On October 20, the second and third presidents of Artsakh [(Nagorno-Karabakh)], Arkadi Ghukasyan and Bako Sahakyan, proposed to arrange a meeting of the current and former leaders of Armenia and Artsakh, which would be an expression of national unity during the days of the [recent Artsakh] war, Armenia’s Prime Minister Nikol Pashinyan wrote on Facebook Monday morning.
"After some discussion, I agreed. We agreed that when they signal that the retired presidents of Armenia are ready, I will arrange the meeting.
Arkadi Ghukasyan and Bako Sahakyan said at our next meeting that a subtlety was added to the idea: [Armenia’s First President] Levon Ter-Petrosyan and [Artsakh’s First and Armenia’s second President] Robert Kocharyan want to go to Moscow, have high-level meetings there, and our meeting will be organized after their return and will become a kind of information coordination, an event of more informed discussion of the situation.
I said that I was not against the idea, I would even provide the state plane, let them leave, have meetings, return. The retired presidents of Artsakh, however, raised another issue after my consent. They said that it was necessary for me to mediate with RF [Russian Federation] President Vladimir Putin so that he would receive L. Ter-Petrosyan and R. Kocharyan as special envoys.
I responded as follows: I am in constant contact with the President of Russia. There are days I talk to him on the phone five or six times. Now if he asks me, what do you have to say that you cannot tell me directly and you want to say it through special envoys, what should I answer?
The same question arose also in the case of [Russian] Foreign Minister Sergey Lavrov, when the retired presidents of Artsakh said that our Foreign Minister also mediate to Lavrov that he receive our special envoys. Our Foreign Minister is in constant contact with the RF Foreign Minister; their meeting is scheduled in Moscow. If Lavrov asks our Foreign Minister the same question, what should he answer?
I offered another option: To quickly arrange Ter-Petrosyan and Kocharyan’s ceremonial visit to Moscow as retired presidents, where they will be the guest of retired RF President Dmitry Medvedev, who is also the deputy chairman of the RF SC Security Council, and to try—within the framework of the visit—to arrange courteous meetings with the RF President, Foreign Minister, and other high-ranking officials.
Arkadi Ghukasyan and Bako Sahakyan left, promising to discuss this option with Ter-Petrosyan and Kocharyan. It turned out that the option I suggested is not very interesting for the latter. Bako Sahakyan, unexpected for me, announced to me that Ter-Petrosyan and Kocharyan have an agreement to meet with Sergey Lavrov.

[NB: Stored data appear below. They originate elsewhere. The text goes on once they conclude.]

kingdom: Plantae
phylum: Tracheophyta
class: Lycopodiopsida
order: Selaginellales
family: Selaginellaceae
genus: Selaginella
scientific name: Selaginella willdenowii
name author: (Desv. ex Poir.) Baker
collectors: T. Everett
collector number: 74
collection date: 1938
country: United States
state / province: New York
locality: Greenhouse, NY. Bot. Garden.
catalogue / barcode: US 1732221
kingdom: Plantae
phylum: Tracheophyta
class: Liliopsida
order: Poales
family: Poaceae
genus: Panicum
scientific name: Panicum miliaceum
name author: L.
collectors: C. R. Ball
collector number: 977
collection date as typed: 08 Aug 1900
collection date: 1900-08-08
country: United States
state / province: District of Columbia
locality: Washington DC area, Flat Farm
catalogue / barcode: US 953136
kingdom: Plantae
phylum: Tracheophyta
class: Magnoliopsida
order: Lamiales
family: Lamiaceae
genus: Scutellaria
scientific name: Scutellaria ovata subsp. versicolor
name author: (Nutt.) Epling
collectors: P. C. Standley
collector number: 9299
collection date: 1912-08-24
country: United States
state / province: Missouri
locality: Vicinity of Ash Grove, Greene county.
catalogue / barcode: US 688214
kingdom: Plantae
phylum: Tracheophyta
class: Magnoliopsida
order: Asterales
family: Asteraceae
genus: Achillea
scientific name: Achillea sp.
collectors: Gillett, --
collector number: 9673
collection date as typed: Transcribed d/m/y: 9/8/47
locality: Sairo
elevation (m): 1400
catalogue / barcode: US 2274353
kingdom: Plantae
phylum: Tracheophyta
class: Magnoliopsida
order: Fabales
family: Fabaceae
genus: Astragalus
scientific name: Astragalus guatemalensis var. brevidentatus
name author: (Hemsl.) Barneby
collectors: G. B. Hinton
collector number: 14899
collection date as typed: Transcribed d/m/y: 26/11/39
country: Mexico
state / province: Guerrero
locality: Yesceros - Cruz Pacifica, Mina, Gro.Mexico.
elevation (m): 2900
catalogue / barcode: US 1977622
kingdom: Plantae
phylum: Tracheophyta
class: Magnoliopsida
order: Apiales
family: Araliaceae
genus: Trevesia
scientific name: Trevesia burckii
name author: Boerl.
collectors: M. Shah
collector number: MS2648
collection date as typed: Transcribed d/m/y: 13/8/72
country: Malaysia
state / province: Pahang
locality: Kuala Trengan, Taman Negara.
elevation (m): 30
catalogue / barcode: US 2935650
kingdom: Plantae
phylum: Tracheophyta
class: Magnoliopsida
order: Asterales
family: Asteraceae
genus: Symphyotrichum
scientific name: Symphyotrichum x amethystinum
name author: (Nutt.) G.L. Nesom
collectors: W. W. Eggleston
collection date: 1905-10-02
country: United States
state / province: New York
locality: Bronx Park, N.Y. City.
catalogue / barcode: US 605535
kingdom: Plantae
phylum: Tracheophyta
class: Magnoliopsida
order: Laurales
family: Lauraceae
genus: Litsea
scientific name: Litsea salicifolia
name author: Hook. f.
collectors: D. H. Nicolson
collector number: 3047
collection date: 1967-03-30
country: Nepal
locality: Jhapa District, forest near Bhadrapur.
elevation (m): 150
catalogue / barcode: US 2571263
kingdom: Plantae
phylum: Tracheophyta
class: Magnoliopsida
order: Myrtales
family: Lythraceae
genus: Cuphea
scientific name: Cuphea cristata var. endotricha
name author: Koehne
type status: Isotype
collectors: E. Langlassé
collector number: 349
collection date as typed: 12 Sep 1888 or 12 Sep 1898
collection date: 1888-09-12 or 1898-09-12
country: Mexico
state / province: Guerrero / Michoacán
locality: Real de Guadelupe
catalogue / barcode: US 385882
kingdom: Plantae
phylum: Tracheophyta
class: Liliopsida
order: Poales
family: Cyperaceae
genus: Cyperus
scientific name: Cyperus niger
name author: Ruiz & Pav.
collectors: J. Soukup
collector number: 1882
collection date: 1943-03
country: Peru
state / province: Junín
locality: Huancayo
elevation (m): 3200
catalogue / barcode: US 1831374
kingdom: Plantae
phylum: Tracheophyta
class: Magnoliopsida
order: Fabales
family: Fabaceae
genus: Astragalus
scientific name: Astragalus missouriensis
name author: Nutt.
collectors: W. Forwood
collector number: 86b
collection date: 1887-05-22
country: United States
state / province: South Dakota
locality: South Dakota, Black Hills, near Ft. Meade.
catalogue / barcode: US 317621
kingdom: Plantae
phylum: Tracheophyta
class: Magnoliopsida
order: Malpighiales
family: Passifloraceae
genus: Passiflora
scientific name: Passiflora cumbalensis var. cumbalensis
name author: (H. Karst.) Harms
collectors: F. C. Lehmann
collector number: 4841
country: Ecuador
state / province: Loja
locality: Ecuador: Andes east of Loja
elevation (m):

In that case, what do they want from me? If they have an arrangement, let them go to Moscow, meet. It turned out that the issue is R. Kocharyan's passport, which is in court. I said let them submit a petition to the court, I will ask that the prosecution does not to object to the return of the passport. That's what happened; the court returned Kocharyan's passport, but Ter-Petrosyan and Kocharyan did not head for Moscow," Pashinyan added.